- _INSTRUCTION_:
Show every line of the records that contains the word "Mistrzostwa".

(Source data)
━━━━━━━━━━━━━━━━

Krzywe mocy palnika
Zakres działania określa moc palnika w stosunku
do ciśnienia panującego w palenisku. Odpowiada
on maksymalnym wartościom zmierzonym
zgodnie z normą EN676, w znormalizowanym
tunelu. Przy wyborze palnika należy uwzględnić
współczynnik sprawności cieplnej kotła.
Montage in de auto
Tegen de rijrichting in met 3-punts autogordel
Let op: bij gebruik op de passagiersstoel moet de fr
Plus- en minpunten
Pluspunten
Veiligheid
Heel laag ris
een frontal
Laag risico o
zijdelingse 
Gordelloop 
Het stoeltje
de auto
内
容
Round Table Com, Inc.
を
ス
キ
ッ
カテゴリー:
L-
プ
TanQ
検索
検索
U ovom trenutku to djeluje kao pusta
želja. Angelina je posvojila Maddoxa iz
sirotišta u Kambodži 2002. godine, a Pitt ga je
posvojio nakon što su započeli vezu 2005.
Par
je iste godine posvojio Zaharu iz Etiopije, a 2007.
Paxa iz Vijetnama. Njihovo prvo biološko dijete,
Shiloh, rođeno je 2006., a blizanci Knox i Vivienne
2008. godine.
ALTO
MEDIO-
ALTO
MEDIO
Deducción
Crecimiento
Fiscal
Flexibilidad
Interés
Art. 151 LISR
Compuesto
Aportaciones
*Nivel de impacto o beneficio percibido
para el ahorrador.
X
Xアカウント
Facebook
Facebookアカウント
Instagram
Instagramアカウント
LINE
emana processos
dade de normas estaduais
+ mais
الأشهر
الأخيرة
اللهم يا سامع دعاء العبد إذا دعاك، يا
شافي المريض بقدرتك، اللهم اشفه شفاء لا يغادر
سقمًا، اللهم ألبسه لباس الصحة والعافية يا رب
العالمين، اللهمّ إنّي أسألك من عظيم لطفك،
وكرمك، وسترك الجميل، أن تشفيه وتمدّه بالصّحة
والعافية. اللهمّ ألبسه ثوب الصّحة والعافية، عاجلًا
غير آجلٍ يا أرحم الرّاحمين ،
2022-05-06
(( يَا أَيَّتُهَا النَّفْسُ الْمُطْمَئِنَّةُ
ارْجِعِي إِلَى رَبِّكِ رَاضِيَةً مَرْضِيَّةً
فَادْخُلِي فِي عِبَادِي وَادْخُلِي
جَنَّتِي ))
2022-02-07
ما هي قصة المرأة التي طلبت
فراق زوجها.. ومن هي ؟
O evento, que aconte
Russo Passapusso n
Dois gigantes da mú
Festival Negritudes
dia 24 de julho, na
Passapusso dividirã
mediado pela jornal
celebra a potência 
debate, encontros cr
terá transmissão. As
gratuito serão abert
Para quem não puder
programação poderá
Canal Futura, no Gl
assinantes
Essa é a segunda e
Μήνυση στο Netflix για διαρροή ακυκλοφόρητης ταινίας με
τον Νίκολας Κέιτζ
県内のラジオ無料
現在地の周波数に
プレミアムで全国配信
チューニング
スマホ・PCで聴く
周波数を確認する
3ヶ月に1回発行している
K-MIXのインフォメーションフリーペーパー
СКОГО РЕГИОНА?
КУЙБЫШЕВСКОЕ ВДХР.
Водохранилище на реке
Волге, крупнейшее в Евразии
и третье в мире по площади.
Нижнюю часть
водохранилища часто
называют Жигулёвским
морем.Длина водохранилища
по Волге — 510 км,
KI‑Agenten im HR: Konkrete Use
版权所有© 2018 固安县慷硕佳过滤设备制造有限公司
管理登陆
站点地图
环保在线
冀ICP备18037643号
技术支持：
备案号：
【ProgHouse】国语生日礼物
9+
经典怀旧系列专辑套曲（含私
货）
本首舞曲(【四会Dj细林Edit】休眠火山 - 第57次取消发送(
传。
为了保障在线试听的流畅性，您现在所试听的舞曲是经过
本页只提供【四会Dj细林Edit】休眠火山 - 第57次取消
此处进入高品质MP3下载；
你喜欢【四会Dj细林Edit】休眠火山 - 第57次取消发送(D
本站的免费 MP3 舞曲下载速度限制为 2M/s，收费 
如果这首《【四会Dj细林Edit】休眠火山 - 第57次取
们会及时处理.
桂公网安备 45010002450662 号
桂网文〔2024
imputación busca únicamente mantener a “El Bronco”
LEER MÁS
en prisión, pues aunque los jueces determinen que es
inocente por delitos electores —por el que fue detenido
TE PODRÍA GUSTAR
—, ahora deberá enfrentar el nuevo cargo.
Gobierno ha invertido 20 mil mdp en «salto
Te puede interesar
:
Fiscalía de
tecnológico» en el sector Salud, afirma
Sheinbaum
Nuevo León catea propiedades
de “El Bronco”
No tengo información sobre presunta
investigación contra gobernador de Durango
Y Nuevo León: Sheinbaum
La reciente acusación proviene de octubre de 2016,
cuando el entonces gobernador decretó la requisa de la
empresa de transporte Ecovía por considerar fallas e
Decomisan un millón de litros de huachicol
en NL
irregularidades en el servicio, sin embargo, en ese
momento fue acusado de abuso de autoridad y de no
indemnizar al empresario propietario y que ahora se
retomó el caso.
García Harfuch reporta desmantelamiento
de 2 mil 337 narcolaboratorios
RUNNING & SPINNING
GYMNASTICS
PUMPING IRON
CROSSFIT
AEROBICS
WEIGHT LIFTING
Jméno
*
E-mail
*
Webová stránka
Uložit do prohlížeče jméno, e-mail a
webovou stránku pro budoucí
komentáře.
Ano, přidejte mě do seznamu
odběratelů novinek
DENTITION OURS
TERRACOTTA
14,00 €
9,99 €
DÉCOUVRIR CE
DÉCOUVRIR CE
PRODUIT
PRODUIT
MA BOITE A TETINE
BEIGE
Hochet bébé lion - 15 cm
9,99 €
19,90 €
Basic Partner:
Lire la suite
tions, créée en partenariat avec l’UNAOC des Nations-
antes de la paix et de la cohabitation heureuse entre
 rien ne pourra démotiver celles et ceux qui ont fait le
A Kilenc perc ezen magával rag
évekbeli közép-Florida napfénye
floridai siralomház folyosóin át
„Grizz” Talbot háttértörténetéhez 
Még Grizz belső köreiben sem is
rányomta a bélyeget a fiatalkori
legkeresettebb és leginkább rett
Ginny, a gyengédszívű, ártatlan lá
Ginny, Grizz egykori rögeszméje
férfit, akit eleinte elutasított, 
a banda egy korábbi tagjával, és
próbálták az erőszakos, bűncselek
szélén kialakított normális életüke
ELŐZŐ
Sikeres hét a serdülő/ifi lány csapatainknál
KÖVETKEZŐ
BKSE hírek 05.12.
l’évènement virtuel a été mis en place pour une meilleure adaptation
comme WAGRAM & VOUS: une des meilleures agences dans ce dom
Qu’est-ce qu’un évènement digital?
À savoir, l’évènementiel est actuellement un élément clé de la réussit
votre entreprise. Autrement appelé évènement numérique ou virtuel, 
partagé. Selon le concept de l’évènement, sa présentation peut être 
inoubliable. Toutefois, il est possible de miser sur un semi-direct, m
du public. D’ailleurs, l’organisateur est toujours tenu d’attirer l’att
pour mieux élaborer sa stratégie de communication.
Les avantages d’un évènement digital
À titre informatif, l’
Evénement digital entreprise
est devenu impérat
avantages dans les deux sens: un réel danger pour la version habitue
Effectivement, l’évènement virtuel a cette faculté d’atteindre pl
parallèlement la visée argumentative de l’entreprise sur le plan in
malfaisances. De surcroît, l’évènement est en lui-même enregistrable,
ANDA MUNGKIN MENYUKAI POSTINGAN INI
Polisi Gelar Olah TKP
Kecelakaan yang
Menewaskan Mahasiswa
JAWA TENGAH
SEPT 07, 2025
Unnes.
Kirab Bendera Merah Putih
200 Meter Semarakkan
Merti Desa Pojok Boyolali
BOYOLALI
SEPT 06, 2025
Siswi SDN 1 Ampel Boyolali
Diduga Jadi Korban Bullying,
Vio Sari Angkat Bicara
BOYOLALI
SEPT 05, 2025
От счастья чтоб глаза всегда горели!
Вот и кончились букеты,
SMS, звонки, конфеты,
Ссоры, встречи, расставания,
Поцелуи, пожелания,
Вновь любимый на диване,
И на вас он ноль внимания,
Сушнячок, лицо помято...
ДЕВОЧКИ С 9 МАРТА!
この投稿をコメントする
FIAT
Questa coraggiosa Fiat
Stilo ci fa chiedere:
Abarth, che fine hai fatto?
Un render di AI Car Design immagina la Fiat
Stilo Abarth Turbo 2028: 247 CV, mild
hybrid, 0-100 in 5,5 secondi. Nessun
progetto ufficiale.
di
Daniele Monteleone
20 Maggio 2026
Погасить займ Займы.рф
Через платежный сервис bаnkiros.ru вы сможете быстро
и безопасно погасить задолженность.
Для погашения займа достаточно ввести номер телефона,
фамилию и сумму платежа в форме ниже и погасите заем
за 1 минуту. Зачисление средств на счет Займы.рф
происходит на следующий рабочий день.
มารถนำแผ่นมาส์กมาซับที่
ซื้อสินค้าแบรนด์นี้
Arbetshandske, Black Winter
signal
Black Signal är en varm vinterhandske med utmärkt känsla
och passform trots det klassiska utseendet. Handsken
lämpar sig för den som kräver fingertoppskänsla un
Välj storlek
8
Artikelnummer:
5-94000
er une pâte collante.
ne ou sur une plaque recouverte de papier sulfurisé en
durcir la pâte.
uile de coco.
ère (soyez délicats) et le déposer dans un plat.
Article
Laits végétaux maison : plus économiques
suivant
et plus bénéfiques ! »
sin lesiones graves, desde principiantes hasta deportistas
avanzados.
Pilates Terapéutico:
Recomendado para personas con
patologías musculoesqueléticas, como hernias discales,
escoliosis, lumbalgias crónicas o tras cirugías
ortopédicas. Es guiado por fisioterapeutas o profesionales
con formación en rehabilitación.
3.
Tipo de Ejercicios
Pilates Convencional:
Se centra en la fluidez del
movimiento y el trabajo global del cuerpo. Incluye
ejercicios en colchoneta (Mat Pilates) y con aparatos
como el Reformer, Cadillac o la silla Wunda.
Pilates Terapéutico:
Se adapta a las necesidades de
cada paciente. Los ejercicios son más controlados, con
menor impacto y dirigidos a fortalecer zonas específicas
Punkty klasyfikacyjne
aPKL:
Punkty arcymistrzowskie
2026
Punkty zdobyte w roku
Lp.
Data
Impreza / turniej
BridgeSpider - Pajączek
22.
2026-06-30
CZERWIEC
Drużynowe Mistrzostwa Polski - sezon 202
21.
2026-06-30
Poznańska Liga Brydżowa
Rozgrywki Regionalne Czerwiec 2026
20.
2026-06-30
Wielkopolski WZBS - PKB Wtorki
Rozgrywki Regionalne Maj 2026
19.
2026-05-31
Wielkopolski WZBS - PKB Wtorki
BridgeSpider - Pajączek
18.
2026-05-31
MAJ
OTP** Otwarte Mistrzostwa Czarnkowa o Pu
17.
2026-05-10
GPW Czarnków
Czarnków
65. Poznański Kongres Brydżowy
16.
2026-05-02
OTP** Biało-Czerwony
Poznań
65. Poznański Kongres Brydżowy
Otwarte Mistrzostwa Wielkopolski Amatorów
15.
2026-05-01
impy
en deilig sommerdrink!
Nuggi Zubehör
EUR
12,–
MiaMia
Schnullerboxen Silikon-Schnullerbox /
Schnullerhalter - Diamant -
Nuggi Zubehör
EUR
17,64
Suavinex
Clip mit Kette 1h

━━━━━━━━━━━━━━━━

- _WRITTEN SOLUTION_:
Drużynowe Mistrzostwa Polski - sezon 202
OTP** Otwarte Mistrzostwa Czarnkowa o Pu
Otwarte Mistrzostwa Wielkopolski Amatorów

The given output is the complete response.